On the week before the United States’ Independence Day, U.S. pork producers rolled out a new ad campaign many find offensive. Sung to the tune of “America the Beautiful,” the jingle extols different cuts of pork that are so tasty “you’re gonna need a bib.” Satirizing a beloved U.S. anthem is not the only reason people are offended.
This week Direct Action Everywhere (DxE), an international grassroots network of animal rights activists, exposed shocking conditions at the Corcoran, CA-based Farmer John operation, one of California’s largest pig farms and a subsidiary of meat giant Hormel. The revelations include a piglet so sick it cannot avoid being eaten alive, other animal abuse and the use of dangerous antibiotics.
One antibiotic DxE says it found in use, carbadox, is so linked to cancer the FDA proposed removing it from the market. Also in use, claims DxE, are the antibiotics NeoMed 325 (neomycin), Gen-Gard (gentamicin), Pennchlor 64 (tetracycline) and Penicillin G Potassium, shockingly used in making products labeled “California Natural.”
Recently the Animal Legal Defense Fund (ALDF) also sought to expose Hormel practices. It filed a lawsuit calling Hormel’s “100% natural” claim on its meat products deceptive in light of the routine use of growth chemicals, antibiotics and preservatives.
It is no secret that pork sales have tanked. After a World Health Organization (WHO) report last year that outright declared processed and smoked meat a cause of cancer, many renounced bacon, ham and sausage. They also renounced hot dogs, a big part of the summer grilling season.
The WHO report came on the heels of an unprecedented pig disease epidemic in the U.S. In 2013 and 2014, at least one tenth of all U.S. pigs died, mostly piglets, from porcine epidemic diarrhea virus (PEDv)-a disease pork producers say will likely never be gone in the U.S. By 2014, PEDv had killed at least 7 million piglets in their first days of life. The epidemic was so bad, a Kentucky farm tried feeding dead pigs to other pigs in a desperate attempt to induce “immunity,” the Humane Society of the United States (HSUS) reported.
Pork producers managed to suppress all but a few stomach-turning photos of dumpsters full of the dead pigs going to the landfill but prices sharply rose even as the public recoiled at the idea of eating meat from diseased and dying animals. (Nor do people want to pay more for products they are wary of to begin with after the WHO cancer alert.)
Pork producers have only themselves to blame. PEDv studies find a higher risk of the disease in large industrial factory farming operations where animals are immobilized and injured or sick animals denied medical treatment. DxE reports finding feces-covered pigs with gashes and abscesses the size of tennis balls and pigs with untreated prolapses of the uterus, rectum and intestines at the Farmer John facility.
The pork industry is arguably one of the cruelest to animals.
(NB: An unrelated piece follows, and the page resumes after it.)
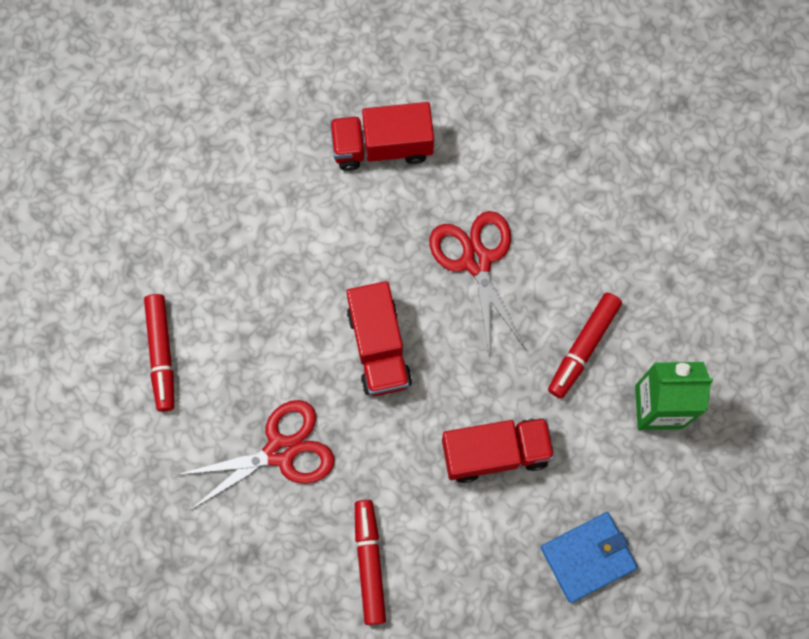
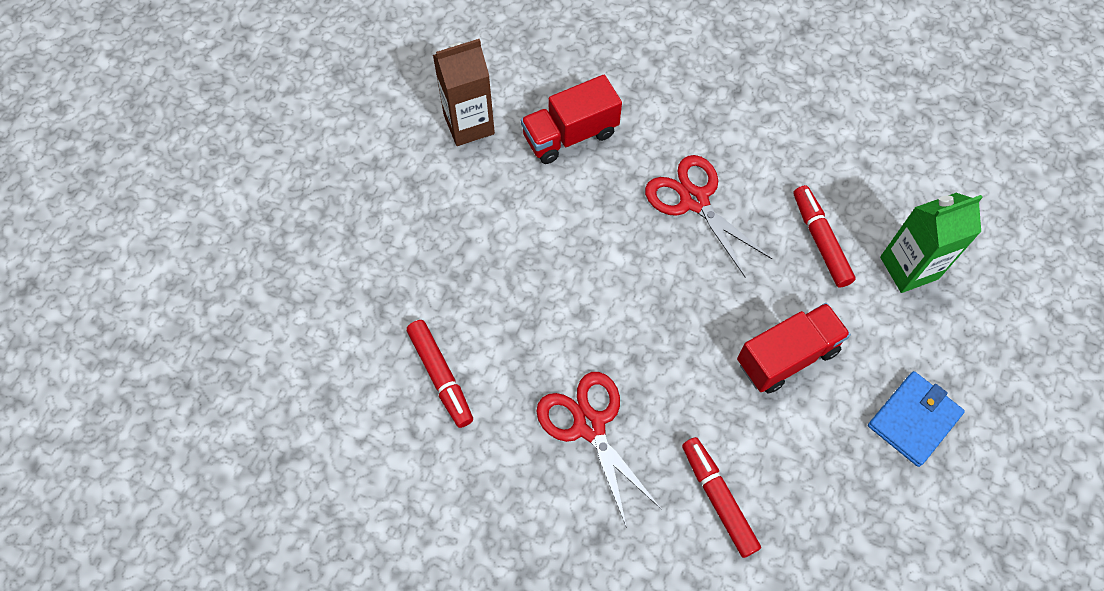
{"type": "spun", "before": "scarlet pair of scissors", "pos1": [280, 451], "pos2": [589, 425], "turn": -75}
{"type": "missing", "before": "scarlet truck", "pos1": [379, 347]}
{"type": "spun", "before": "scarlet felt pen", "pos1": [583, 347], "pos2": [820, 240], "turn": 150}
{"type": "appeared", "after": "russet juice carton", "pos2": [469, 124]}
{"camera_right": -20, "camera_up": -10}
The accepted method of “euthanizing” piglets is “manually applied blunt force trauma to the head” also known as bashing their heads against wall, admits the American Veterinary Medical Association. Animals are also gassed. Abuse exposes at pig facilities surface regularly and there are few signs of reform.
As a cause of cancer and source of drugs like carbadox and ractopamine, pork is no one’s idea of a healthful food. And as a cause of relentless animal suffering, it is no one’s idea of an industry to be promoted with “America the Beautiful.”